TASK PROMPT =
Across the entries that follow, count each line holding "resourceGroupName" and state the total alone.

Data excerpts:

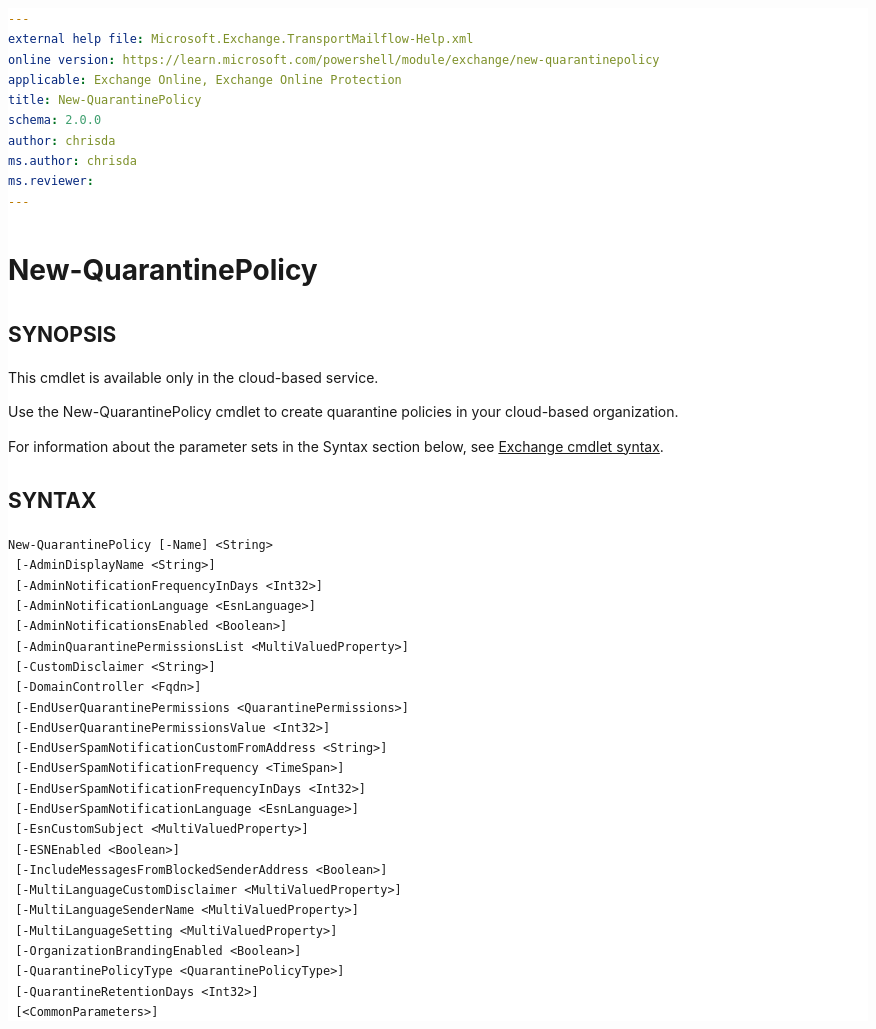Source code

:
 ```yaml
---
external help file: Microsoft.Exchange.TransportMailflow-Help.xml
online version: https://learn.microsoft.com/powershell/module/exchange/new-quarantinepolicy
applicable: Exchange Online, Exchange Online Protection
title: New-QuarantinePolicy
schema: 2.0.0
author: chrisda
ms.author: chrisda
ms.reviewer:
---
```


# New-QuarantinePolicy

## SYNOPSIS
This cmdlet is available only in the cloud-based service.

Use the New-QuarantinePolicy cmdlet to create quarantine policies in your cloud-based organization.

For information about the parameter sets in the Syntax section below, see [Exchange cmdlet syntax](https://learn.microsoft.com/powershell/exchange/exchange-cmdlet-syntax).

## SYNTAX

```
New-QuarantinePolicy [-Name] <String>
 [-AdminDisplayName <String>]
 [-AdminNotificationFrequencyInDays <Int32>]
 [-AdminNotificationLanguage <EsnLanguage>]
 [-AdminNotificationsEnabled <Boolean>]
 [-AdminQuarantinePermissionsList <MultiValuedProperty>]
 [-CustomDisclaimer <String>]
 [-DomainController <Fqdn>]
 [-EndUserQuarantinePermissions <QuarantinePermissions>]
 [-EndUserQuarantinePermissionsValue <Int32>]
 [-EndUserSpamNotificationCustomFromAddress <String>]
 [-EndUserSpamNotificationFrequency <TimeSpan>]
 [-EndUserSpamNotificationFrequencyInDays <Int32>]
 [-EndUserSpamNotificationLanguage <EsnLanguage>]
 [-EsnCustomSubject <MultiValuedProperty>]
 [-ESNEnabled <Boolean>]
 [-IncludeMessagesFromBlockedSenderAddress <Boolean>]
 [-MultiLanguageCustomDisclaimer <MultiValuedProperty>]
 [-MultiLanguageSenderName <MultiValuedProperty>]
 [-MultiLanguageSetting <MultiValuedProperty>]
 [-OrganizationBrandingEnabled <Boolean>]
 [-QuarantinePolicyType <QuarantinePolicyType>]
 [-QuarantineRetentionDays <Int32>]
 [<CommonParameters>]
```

* * *

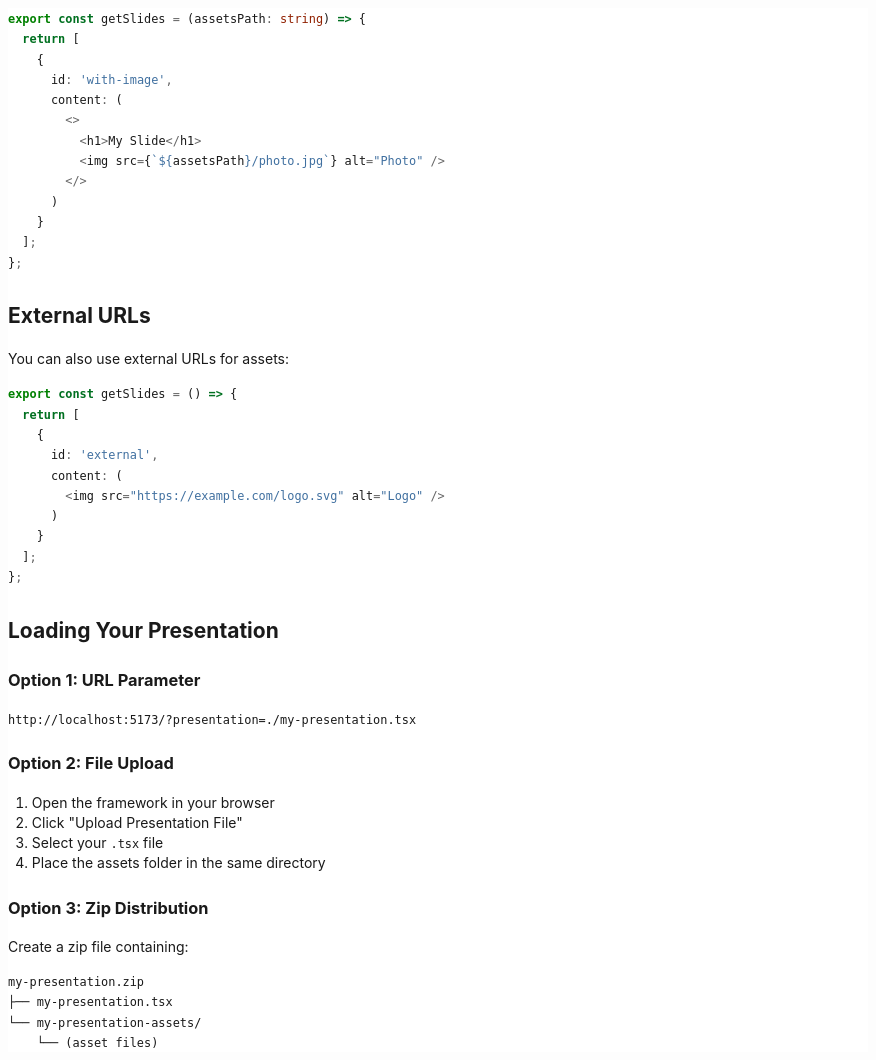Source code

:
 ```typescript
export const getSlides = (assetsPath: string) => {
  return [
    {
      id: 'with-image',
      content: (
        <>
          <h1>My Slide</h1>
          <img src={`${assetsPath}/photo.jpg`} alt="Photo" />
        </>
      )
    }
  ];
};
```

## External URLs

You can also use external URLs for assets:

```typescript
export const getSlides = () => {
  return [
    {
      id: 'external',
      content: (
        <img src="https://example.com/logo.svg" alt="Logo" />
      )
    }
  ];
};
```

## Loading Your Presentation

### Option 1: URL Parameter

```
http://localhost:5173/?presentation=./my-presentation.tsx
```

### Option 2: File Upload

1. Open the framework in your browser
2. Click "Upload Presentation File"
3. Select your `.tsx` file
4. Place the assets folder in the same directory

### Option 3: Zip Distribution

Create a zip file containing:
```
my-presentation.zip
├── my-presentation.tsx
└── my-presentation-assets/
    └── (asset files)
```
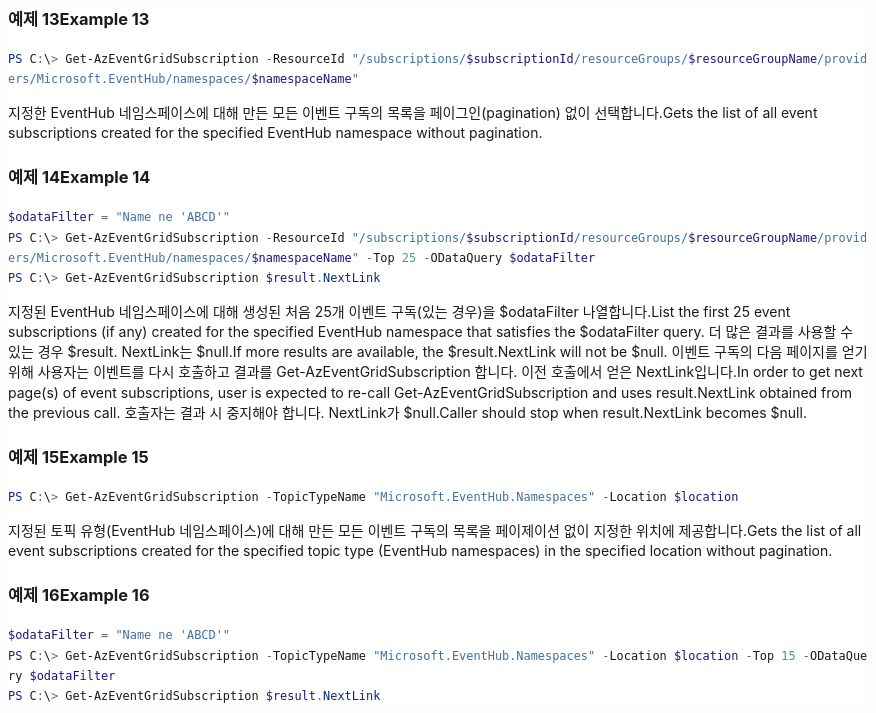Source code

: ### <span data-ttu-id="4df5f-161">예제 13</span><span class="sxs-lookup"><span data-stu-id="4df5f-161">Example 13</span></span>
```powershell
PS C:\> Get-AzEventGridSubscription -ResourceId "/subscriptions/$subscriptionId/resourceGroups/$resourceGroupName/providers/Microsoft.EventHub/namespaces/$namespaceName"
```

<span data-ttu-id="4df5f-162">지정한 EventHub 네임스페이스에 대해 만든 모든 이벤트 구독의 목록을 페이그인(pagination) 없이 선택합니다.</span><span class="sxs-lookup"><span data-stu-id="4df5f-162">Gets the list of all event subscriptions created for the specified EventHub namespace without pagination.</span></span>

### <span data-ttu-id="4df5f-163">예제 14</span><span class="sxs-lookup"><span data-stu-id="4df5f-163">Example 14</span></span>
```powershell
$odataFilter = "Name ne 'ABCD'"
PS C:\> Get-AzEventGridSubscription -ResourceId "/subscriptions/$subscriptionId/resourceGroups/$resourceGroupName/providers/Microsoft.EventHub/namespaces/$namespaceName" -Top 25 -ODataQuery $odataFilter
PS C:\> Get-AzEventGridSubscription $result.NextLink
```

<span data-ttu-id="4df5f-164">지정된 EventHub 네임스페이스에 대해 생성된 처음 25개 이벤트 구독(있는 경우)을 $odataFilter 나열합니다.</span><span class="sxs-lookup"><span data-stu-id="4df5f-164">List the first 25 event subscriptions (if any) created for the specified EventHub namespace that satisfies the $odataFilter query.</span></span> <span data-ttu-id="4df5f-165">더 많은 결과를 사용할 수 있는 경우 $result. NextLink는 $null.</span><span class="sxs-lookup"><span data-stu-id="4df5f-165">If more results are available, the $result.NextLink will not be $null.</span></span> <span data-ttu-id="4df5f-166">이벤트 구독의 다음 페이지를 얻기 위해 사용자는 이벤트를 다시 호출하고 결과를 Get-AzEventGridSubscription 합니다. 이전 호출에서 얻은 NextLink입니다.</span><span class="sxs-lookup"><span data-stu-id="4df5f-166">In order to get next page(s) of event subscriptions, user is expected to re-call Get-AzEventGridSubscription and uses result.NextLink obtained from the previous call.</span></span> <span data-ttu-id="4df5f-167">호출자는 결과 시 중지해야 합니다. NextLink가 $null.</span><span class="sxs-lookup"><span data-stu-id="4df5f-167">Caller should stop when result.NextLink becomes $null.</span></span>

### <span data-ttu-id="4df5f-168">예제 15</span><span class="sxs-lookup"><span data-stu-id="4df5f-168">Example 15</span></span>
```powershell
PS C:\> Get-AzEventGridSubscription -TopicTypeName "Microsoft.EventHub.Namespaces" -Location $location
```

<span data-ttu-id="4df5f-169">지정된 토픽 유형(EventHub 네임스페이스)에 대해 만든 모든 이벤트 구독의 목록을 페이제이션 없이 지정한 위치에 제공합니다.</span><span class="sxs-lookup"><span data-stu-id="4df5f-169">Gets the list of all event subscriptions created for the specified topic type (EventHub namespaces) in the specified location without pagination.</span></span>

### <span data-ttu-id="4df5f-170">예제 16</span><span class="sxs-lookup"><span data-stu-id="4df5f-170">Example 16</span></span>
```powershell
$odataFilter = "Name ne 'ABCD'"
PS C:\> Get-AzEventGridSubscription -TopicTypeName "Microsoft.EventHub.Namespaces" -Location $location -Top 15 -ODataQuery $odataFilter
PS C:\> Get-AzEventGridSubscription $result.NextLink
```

WRITTEN SOLUTION =
2